All third-party processors operate under contractual data protection obligations.

9. INTERNATIONAL TRANSFERS

Where data is transferred outside the UK, we ensure:

• Adequacy regulations OR
• Standard Contractual Clauses (SCCs) OR
• Equivalent safeguards

10. DATA RETENTION

We retain data only for as long as necessary for:

• Service provision
• Legal compliance
• Legitimate business purposes

Inactive accounts may be deleted after 6 months.

Where deletion is requested, data will be erased unless retention is legally required.

11. YOUR RIGHTS

Under UK GDPR, you have the right to:

• Access your data
• Correct inaccurate data
• Request erasure
• Restrict processing
• Object to processing
• Data portability
• Withdraw consent
• Lodge a complaint with the Information Commissioner's Office (ICO)

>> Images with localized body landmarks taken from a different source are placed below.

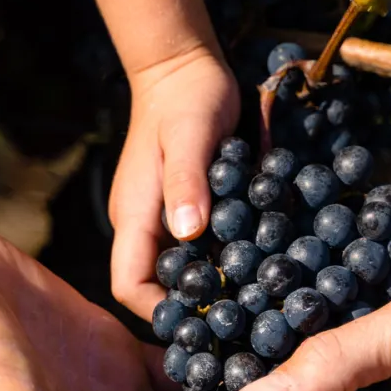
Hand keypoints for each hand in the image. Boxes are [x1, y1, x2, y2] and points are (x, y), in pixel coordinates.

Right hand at [109, 48, 239, 318]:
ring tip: (258, 302)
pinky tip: (262, 267)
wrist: (187, 69)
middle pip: (157, 288)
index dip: (157, 311)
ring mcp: (166, 220)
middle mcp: (145, 226)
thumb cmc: (187, 98)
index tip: (202, 321)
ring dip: (214, 288)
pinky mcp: (190, 211)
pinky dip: (227, 262)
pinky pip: (203, 250)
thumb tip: (187, 232)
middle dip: (193, 309)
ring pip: (183, 273)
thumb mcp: (191, 134)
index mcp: (133, 216)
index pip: (128, 284)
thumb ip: (187, 180)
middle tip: (242, 321)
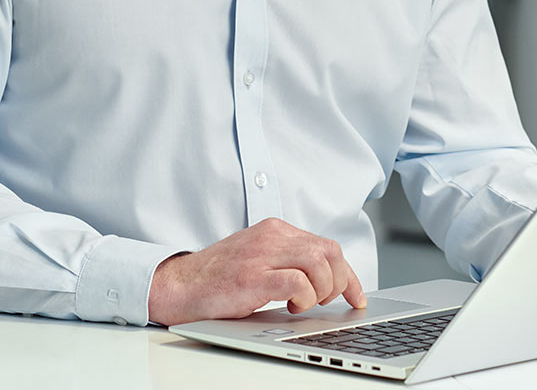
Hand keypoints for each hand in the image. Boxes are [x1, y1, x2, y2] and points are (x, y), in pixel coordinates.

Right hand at [148, 218, 366, 325]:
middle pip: (329, 252)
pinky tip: (292, 306)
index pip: (327, 246)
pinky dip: (304, 296)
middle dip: (339, 282)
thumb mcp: (258, 259)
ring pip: (318, 263)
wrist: (180, 285)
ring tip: (305, 304)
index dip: (348, 274)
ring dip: (322, 290)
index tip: (356, 296)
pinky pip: (297, 281)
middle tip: (325, 303)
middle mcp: (272, 236)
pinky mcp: (253, 277)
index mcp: (275, 230)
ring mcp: (262, 255)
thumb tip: (325, 280)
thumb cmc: (219, 278)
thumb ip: (287, 260)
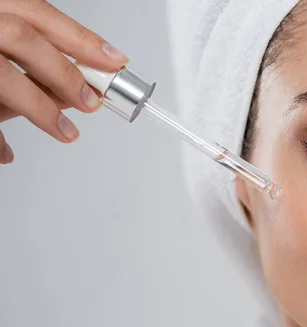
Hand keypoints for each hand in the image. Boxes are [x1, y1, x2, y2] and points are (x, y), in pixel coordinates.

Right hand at [0, 0, 128, 163]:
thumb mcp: (2, 46)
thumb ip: (32, 62)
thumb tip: (78, 86)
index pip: (38, 14)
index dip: (81, 38)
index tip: (116, 60)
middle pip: (20, 37)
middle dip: (62, 71)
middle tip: (92, 102)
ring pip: (0, 75)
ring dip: (38, 106)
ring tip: (67, 132)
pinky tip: (6, 153)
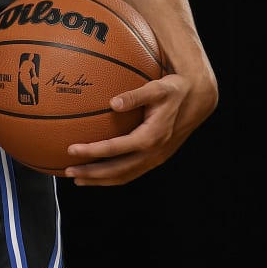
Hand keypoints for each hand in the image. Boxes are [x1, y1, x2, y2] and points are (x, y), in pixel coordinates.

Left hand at [62, 63, 217, 185]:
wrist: (198, 100)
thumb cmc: (174, 90)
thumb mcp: (158, 88)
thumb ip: (136, 95)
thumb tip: (113, 103)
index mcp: (151, 136)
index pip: (116, 148)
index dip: (93, 151)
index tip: (71, 149)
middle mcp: (154, 152)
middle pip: (118, 170)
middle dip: (92, 174)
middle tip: (68, 172)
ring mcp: (155, 158)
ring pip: (124, 176)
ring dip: (100, 180)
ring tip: (77, 180)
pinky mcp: (156, 159)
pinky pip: (131, 172)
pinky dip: (112, 177)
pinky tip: (97, 174)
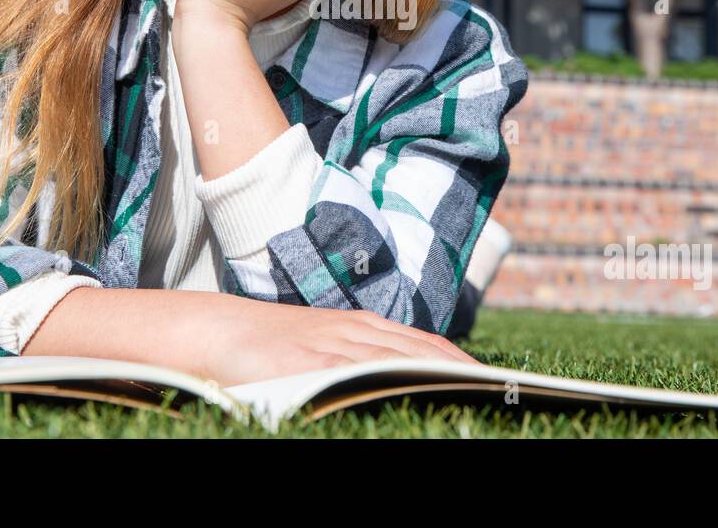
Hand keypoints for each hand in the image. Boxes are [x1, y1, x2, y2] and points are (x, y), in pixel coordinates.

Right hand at [194, 293, 482, 387]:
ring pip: (398, 358)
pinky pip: (355, 369)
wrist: (222, 329)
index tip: (490, 378)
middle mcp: (357, 331)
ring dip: (434, 373)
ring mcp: (335, 345)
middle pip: (422, 351)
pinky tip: (408, 387)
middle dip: (459, 370)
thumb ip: (362, 353)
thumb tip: (401, 375)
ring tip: (469, 390)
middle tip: (495, 388)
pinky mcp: (311, 360)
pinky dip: (386, 378)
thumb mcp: (326, 342)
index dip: (461, 361)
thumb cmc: (274, 342)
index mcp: (365, 327)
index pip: (427, 345)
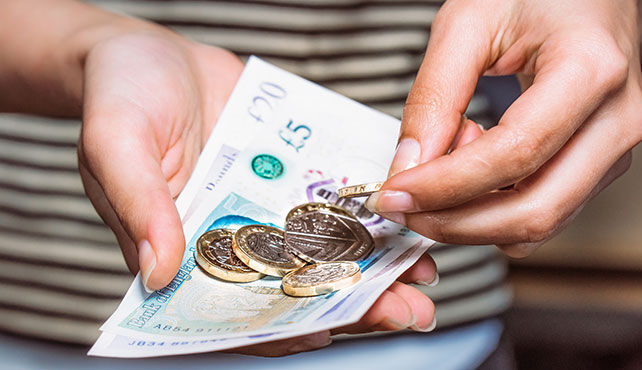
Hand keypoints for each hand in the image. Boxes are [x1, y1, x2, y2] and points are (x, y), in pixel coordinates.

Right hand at [77, 31, 436, 355]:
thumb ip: (139, 206)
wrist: (149, 51)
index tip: (328, 332)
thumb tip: (157, 274)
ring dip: (372, 267)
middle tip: (406, 310)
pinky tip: (407, 221)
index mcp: (180, 251)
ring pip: (320, 251)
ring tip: (421, 274)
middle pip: (290, 287)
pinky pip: (329, 202)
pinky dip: (367, 215)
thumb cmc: (119, 94)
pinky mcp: (287, 177)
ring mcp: (262, 209)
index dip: (279, 329)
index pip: (231, 310)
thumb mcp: (116, 143)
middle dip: (350, 304)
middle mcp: (227, 239)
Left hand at [366, 0, 641, 256]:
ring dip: (475, 219)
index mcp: (591, 70)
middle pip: (535, 209)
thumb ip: (434, 95)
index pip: (514, 153)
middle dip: (456, 223)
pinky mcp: (599, 168)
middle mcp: (616, 120)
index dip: (446, 185)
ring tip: (448, 162)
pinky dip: (497, 211)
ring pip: (541, 223)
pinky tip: (476, 170)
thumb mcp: (469, 23)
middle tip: (406, 209)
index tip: (397, 193)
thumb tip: (409, 164)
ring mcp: (612, 150)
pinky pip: (544, 214)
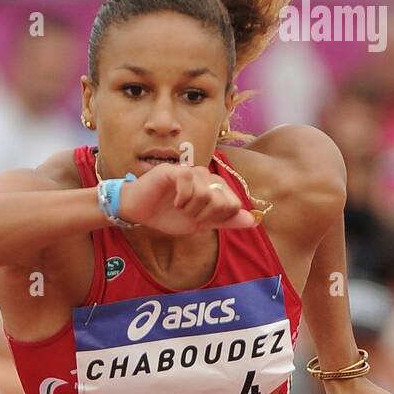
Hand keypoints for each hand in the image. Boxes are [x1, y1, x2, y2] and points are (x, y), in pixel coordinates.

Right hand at [119, 163, 255, 235]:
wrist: (139, 211)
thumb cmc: (167, 215)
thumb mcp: (200, 223)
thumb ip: (226, 221)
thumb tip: (254, 221)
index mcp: (213, 188)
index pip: (233, 204)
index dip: (218, 217)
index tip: (200, 219)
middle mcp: (205, 176)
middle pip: (223, 199)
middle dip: (205, 215)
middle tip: (188, 214)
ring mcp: (190, 172)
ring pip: (206, 193)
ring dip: (191, 209)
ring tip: (179, 207)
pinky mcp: (174, 170)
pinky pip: (189, 182)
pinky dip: (183, 198)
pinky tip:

Requests can be made via: Josh.sim@twiqk.com.

We may require identity verification before processing requests.

12. AUTOMATED DECISION-MAKING

Twiqk does not conduct automated decision-making that produces legal or similarly significant effects.

If future AI-based features are introduced, this Policy will be updated accordingly.

13. SECURITY MEASURES

We implement appropriate technical and organisational measures including:

• Encryption
• Access controls
• Secure hosting infrastructure
• Monitoring systems
• Staff confidentiality obligations

No system is entirely secure; use of the Platform is at your own risk.

14. DATA BREACHES

Where required by law, we will:

• Notify the ICO within 72 hours
• Inform affected users where there is a high risk

15. CHILDREN

The Platform is not intended for individuals under 18.

We do not knowingly collect children's personal data.

16. CHANGES TO THIS POLICY

We may amend this Privacy Policy from time to time.

Continued use of the Platform constitutes acceptance of updates.